Text excerpt:
Considering the architecture of CNNs in details, it is possible to distinguish the next stages of image processing following one another:

- convolution operation that is the process of applying a limited matrix of small weights that are arbitrarily moved along the entire processed layer, forming after each shift an activation signal for the neuron of the next layer with the same position;

- subsampling operation that performs a dimension reduction of the generated sequences of feature cards.

The network consists of a large number of layers. After the initial layer, which receives the input image, the signal passes through a series of convolution layers, in which alternate convolution and subsampling operations. Alternating layers allows us to compose feature cards from previous feature cards, wherein on each next layer the map decreases in size, but the number of channels increases. In practice, this means the ability to recognize complex object feature hierarchies. In most cases, after passing through several layers, the feature card degenerates into a vector or, sometimes, a scalar, but wherein the number of feature cards grows to hundreds or thousands, depending on the size and detail of the image. At the output of the convolutional layers of the network, the final feature cards are sent to the input of multilayer perceptron, i.e. a fully connected neural network. Also, between convolutional and subsampling operations, there can be added an additional ReLU [3] layer that applies the non-saturating activation function. In most realizations of CNNs it is used the function f(x)=ReLU(x)=max(0, x), i.e. choosing the maximum element in the area. It increases the nonlinear properties of the decision function and of the overall network without affecting the receptive fields of the convolution layer.

In addition to standard CNNs, there are several different implementations which allow us to use it even on systems with low performance and small devices such as cell phone. For instance, let us consider two efficient approximations to standard CNNs: Binary-Weight-Networks and XNOR-Networks [6]. In Binary-Weight-Networks, the filters are approximated with binary values resulting in x32 memory saving. In XNOR-Networks, both the filters and the input to convolutional layers are binary. XNOR-Networks approximate convolutions using primarily binary operations. This results also in x58 faster convolutional. As CNNs are launched on full desktop system, because of architecture their operations can be computed with parallel computing, using, for example, a high performance GPU [5] with a large number of cores such as NVidia CUDA. It results in very good efficiency in processing inside CNNs compared with other neural networks. For getting familiar with the accuracy of CNNs and other NNs, we could refer to the table listed below that contains the ILSVRC 2014 Detection Challenge results.

Table 1 – Detection performance

Team name	Mean AP	Approach
BDAT	0.731392	CNN
DeepView	0.593084	RCNN
NUS-Qihoo_DPNs	0.656932	DPN+CNN
KAISTNIA	0.61022	RPN

Bibliography:

1. LeCun, Y.; Bengio, Y.; Hinton, G. (2015). "Deep learning". Nature. 521 (7553): 436–444.

2. Krizhevsky, A.; Sutskever, I.; Hinton, G. E. (2012). "Imagenet classification with deep convolutional neural networks". Advances in Neural Information Processing Systems. 1: 1097–1105.

3. Simonyan, K., Zisserman, A.: Very deep convolutional networks for large-scale image recognition. arXiv preprint arXiv:1409.1556 (2014)

4. Courbariaux, M., Bengio, Y.: Binarynet: Training deep neural networks with weights and activations constrained to +1 or -1. CoRR (2016)

5. Szegedy, C.; Liu, W.; Jia, Y.; Sermanet, P.; Reed, S.; Anguelov, D.; Erhan, D.; Vanhoucke, V.; Rabinovich, A. (2014). "Going Deeper with Convolutions". Computing Research Repository.

6. Rastegari, M.; Ordonez, V.; Redmon, J.; Farhadi, A.: XNOR-Net: ImageNet Classification Using Binary Convolutional Neural Networks. arXiv:1603.05279v4 (2016).

[Collected data]
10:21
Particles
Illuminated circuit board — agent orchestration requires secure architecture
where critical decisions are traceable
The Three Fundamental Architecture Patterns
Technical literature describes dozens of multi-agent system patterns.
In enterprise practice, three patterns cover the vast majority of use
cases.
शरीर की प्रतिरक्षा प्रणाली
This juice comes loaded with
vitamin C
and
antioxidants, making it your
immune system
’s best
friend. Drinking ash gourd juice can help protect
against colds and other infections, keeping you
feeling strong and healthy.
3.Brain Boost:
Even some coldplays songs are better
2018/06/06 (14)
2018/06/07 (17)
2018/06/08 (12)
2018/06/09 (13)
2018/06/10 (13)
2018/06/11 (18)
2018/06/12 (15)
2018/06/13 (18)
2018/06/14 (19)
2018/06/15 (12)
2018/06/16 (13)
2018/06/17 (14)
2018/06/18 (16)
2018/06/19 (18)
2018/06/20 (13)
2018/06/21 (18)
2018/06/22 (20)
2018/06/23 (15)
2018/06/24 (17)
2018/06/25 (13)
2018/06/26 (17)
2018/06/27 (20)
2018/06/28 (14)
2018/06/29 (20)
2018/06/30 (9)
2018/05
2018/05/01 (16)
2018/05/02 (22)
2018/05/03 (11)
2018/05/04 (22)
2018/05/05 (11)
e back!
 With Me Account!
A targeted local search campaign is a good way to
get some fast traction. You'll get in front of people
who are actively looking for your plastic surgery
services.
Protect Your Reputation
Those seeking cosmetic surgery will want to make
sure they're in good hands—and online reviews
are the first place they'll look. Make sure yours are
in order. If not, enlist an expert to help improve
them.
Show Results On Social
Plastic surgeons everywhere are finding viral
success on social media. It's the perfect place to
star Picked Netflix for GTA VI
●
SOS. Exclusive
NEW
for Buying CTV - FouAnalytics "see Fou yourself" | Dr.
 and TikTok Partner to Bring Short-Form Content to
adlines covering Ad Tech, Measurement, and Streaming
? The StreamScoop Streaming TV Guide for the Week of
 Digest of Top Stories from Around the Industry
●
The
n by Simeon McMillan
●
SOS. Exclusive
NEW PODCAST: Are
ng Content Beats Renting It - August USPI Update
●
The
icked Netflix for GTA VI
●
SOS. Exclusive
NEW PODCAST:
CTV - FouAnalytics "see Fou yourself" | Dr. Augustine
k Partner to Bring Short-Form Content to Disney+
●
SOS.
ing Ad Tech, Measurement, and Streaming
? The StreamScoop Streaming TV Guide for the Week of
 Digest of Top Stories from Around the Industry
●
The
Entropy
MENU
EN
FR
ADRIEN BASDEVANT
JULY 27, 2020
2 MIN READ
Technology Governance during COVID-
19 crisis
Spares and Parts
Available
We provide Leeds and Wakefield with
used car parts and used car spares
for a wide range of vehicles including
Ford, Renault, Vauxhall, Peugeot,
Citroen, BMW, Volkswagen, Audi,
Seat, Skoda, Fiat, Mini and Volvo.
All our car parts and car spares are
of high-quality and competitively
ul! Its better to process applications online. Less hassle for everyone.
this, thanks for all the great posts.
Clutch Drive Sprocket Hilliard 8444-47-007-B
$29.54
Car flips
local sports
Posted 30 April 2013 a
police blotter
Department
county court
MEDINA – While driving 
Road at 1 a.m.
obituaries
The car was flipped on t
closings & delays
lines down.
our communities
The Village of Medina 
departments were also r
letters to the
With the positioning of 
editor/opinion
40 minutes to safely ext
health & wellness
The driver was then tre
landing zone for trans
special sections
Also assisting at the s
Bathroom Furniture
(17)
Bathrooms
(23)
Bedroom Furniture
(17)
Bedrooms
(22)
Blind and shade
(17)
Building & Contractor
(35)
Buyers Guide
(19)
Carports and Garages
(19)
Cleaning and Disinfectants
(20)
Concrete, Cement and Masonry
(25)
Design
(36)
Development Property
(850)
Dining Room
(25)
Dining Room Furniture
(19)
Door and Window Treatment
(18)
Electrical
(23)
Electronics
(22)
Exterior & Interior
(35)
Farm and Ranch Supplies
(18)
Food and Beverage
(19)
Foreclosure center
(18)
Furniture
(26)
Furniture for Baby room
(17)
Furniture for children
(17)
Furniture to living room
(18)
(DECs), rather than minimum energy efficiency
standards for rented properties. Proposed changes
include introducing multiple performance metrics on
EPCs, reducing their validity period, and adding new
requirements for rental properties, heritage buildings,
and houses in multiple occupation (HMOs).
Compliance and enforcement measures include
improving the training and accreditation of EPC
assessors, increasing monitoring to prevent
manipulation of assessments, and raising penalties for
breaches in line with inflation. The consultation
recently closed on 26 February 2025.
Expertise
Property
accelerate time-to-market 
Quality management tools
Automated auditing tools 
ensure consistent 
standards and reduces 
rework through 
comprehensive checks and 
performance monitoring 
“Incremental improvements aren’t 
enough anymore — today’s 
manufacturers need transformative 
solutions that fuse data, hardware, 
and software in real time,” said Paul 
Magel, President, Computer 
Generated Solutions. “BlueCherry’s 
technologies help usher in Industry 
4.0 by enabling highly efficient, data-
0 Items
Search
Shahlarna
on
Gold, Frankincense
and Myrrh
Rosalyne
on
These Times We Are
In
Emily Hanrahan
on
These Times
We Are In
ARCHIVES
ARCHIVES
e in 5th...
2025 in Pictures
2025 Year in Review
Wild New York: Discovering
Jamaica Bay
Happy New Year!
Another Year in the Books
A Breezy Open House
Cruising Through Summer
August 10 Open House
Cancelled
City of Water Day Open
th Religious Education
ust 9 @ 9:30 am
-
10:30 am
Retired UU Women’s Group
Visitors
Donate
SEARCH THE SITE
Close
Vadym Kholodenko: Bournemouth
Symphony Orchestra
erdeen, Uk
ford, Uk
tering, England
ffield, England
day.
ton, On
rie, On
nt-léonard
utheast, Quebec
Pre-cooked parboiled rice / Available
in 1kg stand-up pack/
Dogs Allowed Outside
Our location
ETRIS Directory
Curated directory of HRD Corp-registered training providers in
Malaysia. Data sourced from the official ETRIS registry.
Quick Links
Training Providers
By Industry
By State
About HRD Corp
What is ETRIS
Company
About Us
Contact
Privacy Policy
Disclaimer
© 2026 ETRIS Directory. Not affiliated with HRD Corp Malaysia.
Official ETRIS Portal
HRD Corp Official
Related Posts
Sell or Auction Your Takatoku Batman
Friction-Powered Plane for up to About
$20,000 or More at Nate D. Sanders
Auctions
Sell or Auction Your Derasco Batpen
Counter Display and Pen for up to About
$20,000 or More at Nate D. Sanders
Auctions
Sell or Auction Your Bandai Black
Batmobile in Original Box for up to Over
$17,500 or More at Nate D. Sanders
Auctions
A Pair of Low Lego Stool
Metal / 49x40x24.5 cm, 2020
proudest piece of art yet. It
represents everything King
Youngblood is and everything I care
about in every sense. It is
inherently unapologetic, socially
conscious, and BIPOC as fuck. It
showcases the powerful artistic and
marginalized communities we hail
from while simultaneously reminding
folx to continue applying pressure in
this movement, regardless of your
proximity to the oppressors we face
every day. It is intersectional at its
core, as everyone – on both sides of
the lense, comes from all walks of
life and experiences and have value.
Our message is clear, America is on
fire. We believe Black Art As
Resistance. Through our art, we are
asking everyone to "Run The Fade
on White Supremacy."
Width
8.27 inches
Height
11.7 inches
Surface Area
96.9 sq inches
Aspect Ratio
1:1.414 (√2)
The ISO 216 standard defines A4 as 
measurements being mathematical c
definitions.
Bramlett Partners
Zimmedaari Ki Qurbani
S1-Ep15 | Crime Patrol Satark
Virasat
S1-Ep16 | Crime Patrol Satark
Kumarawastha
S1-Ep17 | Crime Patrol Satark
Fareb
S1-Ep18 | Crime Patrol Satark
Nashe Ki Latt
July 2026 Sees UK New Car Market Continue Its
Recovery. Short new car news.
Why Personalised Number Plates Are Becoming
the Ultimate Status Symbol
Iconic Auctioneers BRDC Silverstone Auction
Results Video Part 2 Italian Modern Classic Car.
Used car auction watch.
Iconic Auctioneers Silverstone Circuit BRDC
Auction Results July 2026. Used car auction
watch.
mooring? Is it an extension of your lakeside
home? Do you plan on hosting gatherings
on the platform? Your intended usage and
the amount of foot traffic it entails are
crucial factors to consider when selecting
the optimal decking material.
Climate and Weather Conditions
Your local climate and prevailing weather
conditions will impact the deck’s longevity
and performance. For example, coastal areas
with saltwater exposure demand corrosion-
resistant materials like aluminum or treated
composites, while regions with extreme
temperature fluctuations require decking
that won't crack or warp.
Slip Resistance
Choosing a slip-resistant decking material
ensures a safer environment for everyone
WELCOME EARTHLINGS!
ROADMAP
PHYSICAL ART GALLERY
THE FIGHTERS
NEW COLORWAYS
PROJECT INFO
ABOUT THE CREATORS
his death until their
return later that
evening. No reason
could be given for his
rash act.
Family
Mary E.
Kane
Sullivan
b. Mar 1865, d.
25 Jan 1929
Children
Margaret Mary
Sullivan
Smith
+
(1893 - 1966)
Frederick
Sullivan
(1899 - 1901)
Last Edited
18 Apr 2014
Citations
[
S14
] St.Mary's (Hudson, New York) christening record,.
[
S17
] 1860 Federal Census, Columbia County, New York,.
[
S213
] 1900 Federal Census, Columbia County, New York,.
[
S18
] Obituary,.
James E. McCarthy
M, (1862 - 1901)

Required action A:
Please reproduce the portion of the CNN text from "2. Krizhevsky, A.;" up to and including "Computing Research Repository.".
Required action B:
Answer these questions from the CNN text:
(i) What memory saving do Binary-Weight-Networks achieve?
(ii) Which team has the highest Mean AP in Table 1?
(iii) What does the subsampling operation perform?
These records come from a separate source.

Exercise output A:
2. Krizhevsky, A.; Sutskever, I.; Hinton, G. E. (2012). "Imagenet classification with deep convolutional neural networks". Advances in Neural Information Processing Systems. 1: 1097–1105.

3. Simonyan, K., Zisserman, A.: Very deep convolutional networks for large-scale image recognition. arXiv preprint arXiv:1409.1556 (2014)

4. Courbariaux, M., Bengio, Y.: Binarynet: Training deep neural networks with weights and activations constrained to +1 or -1. CoRR (2016)

5. Szegedy, C.; Liu, W.; Jia, Y.; Sermanet, P.; Reed, S.; Anguelov, D.; Erhan, D.; Vanhoucke, V.; Rabinovich, A. (2014). "Going Deeper with Convolutions". Computing Research Repository.

Exercise output B:
(i) x32 memory saving.
(ii) BDAT, with 0.731392.
(iii) A dimension reduction of the generated sequences of feature cards.